Schaut man sich den Inhalt des Gesetzentwurfs „über die Neuausrichtung der sozialen Wohnraumversorgung in Berlin“ genauer an, dann wird ein weiterer Zug neoliberaler Transformation des Politischen deutlich: Heute kommen die konkreten, realpolitik-tauglichen Vorschläge zur Bearbeitung von Krisensymptomen und zur Einhegung von Protest nicht mehr von der linken oder rechten Sozialdemokratie, sondern aus den außerparlamentarischen protestgespeisten Initiativen selbst. Konkret: In Berlin führt der aktuelle akute Mangel an bezahlbarem Wohnraum für die verarmten Teile der Bevölkerung nicht mehr dazu, dass diese bzw. die aus ihrer Betroffenheit resultierenden Initiativen auf die Barrikaden gehen und „die Institutionen“ sich dann zur Aufrechterhaltung des sogenannten sozialen Friedens um Spaltung der Bewegung und Einbindung ihrer reformwilligen Teile bemühen müssen. Das erledigt die Bewegung jetzt gleich selbst. Zumindest lässt sich die Stoßrichtung des Gesetzesentwurfs, über den das Volk auf Initiative der Mietenbewegung entscheiden soll, so zuspitzen. Im einzelnen arbeitet das die Analyse der Online-Zeitschrift trend in einer ersten Kritik und in einer vertiefenden Beschäftigung mit dem „revolvierenden Fonds“ sehr deutlich heraus.

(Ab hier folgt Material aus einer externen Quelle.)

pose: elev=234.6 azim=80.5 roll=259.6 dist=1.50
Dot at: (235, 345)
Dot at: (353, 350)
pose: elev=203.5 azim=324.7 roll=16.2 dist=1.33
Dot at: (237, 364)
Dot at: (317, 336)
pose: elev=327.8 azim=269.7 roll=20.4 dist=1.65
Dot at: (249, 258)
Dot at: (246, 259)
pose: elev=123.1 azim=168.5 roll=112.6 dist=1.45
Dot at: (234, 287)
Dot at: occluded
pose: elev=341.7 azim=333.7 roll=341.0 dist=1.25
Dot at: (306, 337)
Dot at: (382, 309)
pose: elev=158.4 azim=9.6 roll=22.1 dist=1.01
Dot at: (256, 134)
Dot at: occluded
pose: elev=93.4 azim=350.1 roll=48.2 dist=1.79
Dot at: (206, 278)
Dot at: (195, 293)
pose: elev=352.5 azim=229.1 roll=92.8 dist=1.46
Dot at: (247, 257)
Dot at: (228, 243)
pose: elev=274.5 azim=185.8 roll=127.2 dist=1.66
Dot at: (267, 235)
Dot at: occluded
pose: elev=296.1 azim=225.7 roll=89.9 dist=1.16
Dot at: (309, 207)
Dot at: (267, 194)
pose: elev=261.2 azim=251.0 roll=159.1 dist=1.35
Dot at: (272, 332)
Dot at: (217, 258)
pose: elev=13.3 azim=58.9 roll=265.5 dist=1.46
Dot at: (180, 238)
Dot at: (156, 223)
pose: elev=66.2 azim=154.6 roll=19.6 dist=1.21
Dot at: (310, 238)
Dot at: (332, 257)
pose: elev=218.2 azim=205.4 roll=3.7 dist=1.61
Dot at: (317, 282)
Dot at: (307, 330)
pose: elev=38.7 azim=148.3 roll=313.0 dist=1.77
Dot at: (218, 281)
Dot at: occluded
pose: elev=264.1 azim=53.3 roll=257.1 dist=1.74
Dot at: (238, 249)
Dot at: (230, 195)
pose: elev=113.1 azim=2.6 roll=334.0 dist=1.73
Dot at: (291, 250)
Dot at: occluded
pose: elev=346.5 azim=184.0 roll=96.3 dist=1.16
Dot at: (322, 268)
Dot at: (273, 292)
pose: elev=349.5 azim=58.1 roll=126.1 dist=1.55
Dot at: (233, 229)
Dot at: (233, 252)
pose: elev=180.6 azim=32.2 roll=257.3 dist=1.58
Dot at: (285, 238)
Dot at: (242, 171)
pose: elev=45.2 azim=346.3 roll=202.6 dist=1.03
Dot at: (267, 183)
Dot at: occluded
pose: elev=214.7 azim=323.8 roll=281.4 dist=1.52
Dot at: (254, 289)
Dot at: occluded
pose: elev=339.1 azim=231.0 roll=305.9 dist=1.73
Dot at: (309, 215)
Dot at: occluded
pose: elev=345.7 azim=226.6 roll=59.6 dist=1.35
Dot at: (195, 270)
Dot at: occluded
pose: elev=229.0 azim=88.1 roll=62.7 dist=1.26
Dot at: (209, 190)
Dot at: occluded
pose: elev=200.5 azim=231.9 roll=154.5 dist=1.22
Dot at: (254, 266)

Den politischen Widerspruch, in den sich die Initiator_innen des Gesetzentwurfs bewegen, bringt das Mieterecho ganz gut auf den Punkt:
Generell bleibt festzuhalten, dass der Weg zu dem jetzt fertigen Gesetzentwurf für ein Volksbegehren auch ein beträchtlicher Desillusionierungsprozess für viele Akteure war. Denn es gibt sehr enge rechtliche Grenzen für bindende Plebiszite. Diese müssen sich auf ein eindeutig abgegrenztes Rechtsgebiet beziehen, das der Landesgesetzgebung unterliegt. Weder bundesrechtliche Fragen, wie die Kriterien des Mietspiegels oder Mietobergrenzen bei Neuvermietungen, noch Landes- und Bezirksangelegenheiten, die nicht per Gesetz, sondern per Verordnung geregelt werden, können Gegenstand eines landesweiten Volksbegehrens sein. Daher wurden auch Forderungen nach einem generellen Verbot von Zwangsräumungen und Ausweitung von Milieuschutzgebieten nicht in den Entwurf aufgenommen. Die Initiative betont daher, dass die Kampagne für das Volksbegehren weit über über den eigentlichen Gesetzentwurf hinaus gehen soll und alle relevanten wohnungspolitischen Fragen in den Fokus rücken werde.
Die Bewegung bzw. ihre relevanten „Organizer_innen“ haben sich für die Arbeit an einem „realistischen“ Gesetzentwurf entschieden und sich in der Folge allen legalistischen Sachzwängen unterworfen. Stattdessen wären Protest und Widerstand auf breiter Basis zu organisieren. Allenfalls ein „unrealistischer“ Gesetzesentwurf wäre interessant, um die Politisierung des Konflikts voranzutreiben und die traditionellen reformistischen Kräfte durch hohe Zustimmung für einen solchen in Zugzwang zu bringen (statt ihnen die Arbeit abzunehmen) und damit die Sachzwänge zum Bröckeln. Aber auch die breite Basis setzt ihre Prioritäten und sammelt Unterschriften für einen Volksentscheid, den die SPD guten Gewissens als zu subventionsorientiert kritisieren kann: Verkehrte Welt, früher organisierte der schwarz-rote Filz die Subventionen und soziale Bewegung wehrten sich gegen diese Umverteilungsmaschinerie. In der neoliberalen Stadt ist bürokratische Herrschaft erfolgreich modernisiert, indem sie outgesourct ist (neudeutsch für „ausgelagert“): Unbezahlte Aktivist_innen machen den Job auf jeden Fall billiger als Berufsreformisten in Verwaltung und Parteien. Ob sie ihn auch besser im Sinne der Armen und Abhängigen machen, darf angesichts des fehlenden außerparlamentarischen, antilegalistischen Widerstands bezweifelt werden.